EXCERPTED TEXT
■ ■ ■

AbstractBackground and Aims:
Psoriasis and hidradenitis suppurativa [HS] co-occur more often with inflammatory bowel disease [IBD] than expected, due to shared pathogenic and genetic features. It is known that IBD patients harbour an altered intestinal microbiome characterised by a depletion of Faecalibacterium prausnitzii and increase of Escherichia coli. At present, it is unclear whether a similar intestinal microbiome trend can be identified in IBD-associated skin disorders. We therefore investigated the F. prausnitzii and E. coli abundance in psoriasis and HS, with and without concomitant IBD.Methods:
Using quantitative polymerase chain reaction , we compared the F. prausnitzii and E. coli abundances in faecal samples from healthy controls [n = 33] with samples from patients with psoriasis [n = 29], IBD [n = 31], and concomitant IBD and psoriasis [n = 13]. Likewise, we analysed samples from patients with HS [n = 17], and concomitant IBD and HS [n = 17].Results:
Psoriasis patients harboured a significantly lower abundance of F. prausnitzii in their stool than healthy controls [p < 0.001], which was similar to IBD patients. Together with the reduced F. prausnitzii levels, the psoriasis patients had a significantly higher abundance of E. coli [p < 0.001]. No significant difference in F. prausnitzii or E. coli abundance was found in HS. It was apparent that patients with concomitant IBD and associated skin disorder had the greatest decrease of F. prausnitzii and increase of E. coli.Conclusions:
The study demonstrates, for the first time, an IBD-like decrease of F. prausnitzii together with an increase of E.coli in psoriasis, supporting the presence of a gut-microbiome-skin axis in psoriasis and IBD.

■ ■ ■

Records from a collection
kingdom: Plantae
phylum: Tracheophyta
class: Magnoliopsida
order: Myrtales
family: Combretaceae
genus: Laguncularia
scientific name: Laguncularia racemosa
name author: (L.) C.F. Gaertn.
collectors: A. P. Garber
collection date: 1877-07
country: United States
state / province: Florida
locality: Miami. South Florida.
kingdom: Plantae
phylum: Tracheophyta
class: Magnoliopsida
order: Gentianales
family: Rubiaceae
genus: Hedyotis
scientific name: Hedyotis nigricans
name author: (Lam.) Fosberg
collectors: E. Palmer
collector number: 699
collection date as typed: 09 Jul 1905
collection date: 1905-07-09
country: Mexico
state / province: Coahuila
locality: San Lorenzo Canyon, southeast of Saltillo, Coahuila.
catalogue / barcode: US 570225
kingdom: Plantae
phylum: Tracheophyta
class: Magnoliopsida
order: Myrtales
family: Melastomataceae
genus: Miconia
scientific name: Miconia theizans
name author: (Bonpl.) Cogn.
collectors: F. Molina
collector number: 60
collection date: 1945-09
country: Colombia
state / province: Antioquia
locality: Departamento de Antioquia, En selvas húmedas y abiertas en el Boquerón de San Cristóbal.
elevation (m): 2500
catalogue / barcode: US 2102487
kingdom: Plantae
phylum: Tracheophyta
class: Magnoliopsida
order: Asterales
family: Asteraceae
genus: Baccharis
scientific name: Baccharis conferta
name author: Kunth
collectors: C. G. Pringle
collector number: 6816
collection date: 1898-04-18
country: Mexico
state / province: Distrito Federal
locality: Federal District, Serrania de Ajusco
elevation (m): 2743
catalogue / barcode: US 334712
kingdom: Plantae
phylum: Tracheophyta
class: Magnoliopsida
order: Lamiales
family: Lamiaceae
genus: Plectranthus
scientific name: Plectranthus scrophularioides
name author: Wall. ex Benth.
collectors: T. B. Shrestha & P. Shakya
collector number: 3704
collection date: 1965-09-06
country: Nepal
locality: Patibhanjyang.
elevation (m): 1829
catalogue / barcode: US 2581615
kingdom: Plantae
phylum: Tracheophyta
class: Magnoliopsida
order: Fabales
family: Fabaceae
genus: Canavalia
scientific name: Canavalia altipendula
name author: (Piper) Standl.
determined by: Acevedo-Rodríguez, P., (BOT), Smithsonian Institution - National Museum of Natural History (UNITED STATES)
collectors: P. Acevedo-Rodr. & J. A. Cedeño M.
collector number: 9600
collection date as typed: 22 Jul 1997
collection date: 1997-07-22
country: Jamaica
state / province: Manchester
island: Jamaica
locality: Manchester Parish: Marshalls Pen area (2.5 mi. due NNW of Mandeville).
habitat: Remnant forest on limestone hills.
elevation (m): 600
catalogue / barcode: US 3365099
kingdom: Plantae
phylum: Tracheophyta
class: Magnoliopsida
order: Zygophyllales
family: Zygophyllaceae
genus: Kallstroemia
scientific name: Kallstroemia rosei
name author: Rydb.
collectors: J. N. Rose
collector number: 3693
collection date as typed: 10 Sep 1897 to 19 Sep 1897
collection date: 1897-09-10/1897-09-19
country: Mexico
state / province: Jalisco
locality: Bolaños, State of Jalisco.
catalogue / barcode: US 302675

■ ■ ■

PROBLEMS TO SOLVE
[1] According to the abstract, what method was used to compare the F. prausnitzii and E. coli abundances in the faecal samples?
[2] Decide whether each statement agrees with the abstract, and for each, quote the words that settle it: (a) Patients with HS showed a significant difference in F. prausnitzii abundance. (b) Psoriasis patients had a significantly higher abundance of E. coli. (c) Samples from 17 patients with concomitant IBD and HS were analyzed.
[3] Recast the abstract's paragraph that begins "Psoriasis patients harboured a significantly lower abundance" as a short bulleted list that keeps its main findings.

EXERCISE ANSWERS
[1] Quantitative polymerase chain reaction.

[2]
(a) No: "No significant difference in F. prausnitzii or E. coli abundance was found in HS."
(b) Yes: "the psoriasis patients had a significantly higher abundance of E. coli [p < 0.001]"
(c) Yes: "concomitant IBD and HS [n = 17]"

[3]
- Psoriasis patients had significantly less F. prausnitzii in their stool than healthy controls (p < 0.001), similar to IBD patients.
- Psoriasis patients also had significantly more E. coli (p < 0.001).
- HS showed no significant difference in either F. prausnitzii or E. coli.
- Patients with both IBD and an associated skin disorder had the largest decrease in F. prausnitzii and the largest increase in E. coli.